**Problem requirements**. Set down, word for word, the part of the text on BERT and search optimization that runs from "Danny is fundamentally" to "typically has available.".

**Text**.
****************
Mitch asks, “Danny Sullivan says there’s nothing to optimize for BERT – ‘There’s nothing to optimize for with BERT, nor anything for anyone to be rethinking. The fundamentals of us seeking to reward great content remain unchanged.’ – is anyone actually testing for BERT?”
Danny is fundamentally 100% correct – if you’ve always been creating great, rich content that meets Google’s Expertise-Authority-Trust guidelines then literally nothing changes. The challenge for a lot of marketers is… they’re not. And a lot of the “scalability” tricks people use – like hiring the cheapest outsourced content farms or having the intern crank out swill, or copy-pasting lots of pieces from around the web – all those fall apart more. To put it another way, the great remains great, while the mediocre becomes bad in terms of search performance.
BERT also changes the game for a lot of low-performing marketers because it’s harder to game. The skills and tools needed to use it and work with it are a step higher than what the average SEO practitioner typically has available.
****************
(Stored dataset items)
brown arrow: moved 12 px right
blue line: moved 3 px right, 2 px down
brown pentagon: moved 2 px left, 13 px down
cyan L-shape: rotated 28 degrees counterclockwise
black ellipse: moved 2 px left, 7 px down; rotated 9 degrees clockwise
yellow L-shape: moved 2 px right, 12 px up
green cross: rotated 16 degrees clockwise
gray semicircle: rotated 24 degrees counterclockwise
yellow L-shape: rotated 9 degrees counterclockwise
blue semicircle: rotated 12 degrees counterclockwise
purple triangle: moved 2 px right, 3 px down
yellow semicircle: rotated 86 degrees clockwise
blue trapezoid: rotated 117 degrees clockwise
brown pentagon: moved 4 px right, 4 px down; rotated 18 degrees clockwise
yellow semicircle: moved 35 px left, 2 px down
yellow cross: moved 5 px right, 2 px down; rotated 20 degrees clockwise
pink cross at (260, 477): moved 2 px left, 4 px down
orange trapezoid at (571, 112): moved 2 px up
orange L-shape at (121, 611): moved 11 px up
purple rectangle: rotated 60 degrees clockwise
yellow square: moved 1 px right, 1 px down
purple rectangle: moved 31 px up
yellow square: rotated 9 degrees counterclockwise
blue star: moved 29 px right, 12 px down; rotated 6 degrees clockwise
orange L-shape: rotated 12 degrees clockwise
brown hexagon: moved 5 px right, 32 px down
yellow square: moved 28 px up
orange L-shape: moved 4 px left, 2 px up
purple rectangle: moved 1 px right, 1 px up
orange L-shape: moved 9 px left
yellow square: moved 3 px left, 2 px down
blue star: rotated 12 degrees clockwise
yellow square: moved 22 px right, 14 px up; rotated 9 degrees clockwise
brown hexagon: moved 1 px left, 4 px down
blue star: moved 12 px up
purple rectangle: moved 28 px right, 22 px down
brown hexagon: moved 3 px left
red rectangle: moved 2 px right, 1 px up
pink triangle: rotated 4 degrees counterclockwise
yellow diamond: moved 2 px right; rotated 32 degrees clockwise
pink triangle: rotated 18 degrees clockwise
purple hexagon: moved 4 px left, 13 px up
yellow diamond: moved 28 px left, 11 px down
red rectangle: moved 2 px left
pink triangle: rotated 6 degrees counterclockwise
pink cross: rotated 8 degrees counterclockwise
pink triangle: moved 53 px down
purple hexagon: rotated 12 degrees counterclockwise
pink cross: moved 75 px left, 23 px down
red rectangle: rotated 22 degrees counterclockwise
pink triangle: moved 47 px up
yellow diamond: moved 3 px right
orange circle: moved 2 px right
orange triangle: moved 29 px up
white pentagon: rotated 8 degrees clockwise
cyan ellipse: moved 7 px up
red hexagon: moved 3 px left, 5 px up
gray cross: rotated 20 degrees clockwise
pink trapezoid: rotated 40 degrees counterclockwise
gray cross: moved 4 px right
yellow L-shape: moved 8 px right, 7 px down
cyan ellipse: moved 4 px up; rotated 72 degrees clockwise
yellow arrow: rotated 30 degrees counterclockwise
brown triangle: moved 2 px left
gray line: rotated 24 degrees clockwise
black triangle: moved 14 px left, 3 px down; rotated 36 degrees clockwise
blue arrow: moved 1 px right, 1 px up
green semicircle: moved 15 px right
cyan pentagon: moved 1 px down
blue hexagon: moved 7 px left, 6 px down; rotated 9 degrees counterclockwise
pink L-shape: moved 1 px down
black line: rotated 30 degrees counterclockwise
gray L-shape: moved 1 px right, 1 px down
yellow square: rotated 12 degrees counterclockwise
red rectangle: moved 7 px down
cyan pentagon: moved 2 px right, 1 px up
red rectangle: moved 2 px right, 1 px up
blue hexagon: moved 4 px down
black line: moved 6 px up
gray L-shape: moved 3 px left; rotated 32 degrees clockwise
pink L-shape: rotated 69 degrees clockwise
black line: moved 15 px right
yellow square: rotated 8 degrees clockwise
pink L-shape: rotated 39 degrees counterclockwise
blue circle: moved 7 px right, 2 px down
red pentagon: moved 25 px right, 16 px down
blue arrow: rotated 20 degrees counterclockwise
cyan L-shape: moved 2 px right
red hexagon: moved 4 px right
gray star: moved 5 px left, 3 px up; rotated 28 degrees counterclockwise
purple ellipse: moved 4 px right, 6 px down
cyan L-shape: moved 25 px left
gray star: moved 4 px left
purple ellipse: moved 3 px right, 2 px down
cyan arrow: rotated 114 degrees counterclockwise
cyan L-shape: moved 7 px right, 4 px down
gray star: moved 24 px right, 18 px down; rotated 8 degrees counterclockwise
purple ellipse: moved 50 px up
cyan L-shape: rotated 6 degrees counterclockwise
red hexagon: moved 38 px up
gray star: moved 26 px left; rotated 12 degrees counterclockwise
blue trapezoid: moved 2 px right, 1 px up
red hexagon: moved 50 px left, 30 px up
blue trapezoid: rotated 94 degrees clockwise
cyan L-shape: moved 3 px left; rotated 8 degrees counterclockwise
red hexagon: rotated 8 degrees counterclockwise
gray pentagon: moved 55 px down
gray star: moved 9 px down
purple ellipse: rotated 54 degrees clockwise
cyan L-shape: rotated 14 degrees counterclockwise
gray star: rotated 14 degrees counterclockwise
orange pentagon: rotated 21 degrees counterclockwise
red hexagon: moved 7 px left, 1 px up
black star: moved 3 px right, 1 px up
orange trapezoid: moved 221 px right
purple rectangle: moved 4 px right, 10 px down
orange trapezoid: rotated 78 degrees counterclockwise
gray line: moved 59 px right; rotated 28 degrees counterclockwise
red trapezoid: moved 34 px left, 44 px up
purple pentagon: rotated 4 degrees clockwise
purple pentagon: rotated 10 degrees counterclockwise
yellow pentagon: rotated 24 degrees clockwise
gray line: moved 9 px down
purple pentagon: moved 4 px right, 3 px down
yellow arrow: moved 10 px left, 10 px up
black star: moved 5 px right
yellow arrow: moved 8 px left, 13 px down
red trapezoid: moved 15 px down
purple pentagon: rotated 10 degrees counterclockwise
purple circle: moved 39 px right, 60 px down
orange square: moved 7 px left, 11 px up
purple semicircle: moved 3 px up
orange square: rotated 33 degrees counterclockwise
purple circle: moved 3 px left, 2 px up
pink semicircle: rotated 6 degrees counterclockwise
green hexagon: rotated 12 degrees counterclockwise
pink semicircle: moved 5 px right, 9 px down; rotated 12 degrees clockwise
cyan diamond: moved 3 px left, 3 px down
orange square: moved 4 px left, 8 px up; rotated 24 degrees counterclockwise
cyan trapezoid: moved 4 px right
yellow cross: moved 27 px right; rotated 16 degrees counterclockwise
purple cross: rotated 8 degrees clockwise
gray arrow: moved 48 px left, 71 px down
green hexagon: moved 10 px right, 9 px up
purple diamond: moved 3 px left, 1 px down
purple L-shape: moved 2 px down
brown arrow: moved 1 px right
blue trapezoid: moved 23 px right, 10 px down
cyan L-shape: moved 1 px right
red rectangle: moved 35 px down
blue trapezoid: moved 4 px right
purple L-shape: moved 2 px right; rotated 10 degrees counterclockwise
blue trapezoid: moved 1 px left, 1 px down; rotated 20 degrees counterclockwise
****************
**Exercise result**.
Danny is fundamentally 100% correct – if you’ve always been creating great, rich content that meets Google’s Expertise-Authority-Trust guidelines then literally nothing changes. The challenge for a lot of marketers is… they’re not. And a lot of the “scalability” tricks people use – like hiring the cheapest outsourced content farms or having the intern crank out swill, or copy-pasting lots of pieces from around the web – all those fall apart more. To put it another way, the great remains great, while the mediocre becomes bad in terms of search performance.
BERT also changes the game for a lot of low-performing marketers because it’s harder to game. The skills and tools needed to use it and work with it are a step higher than what the average SEO practitioner typically has available.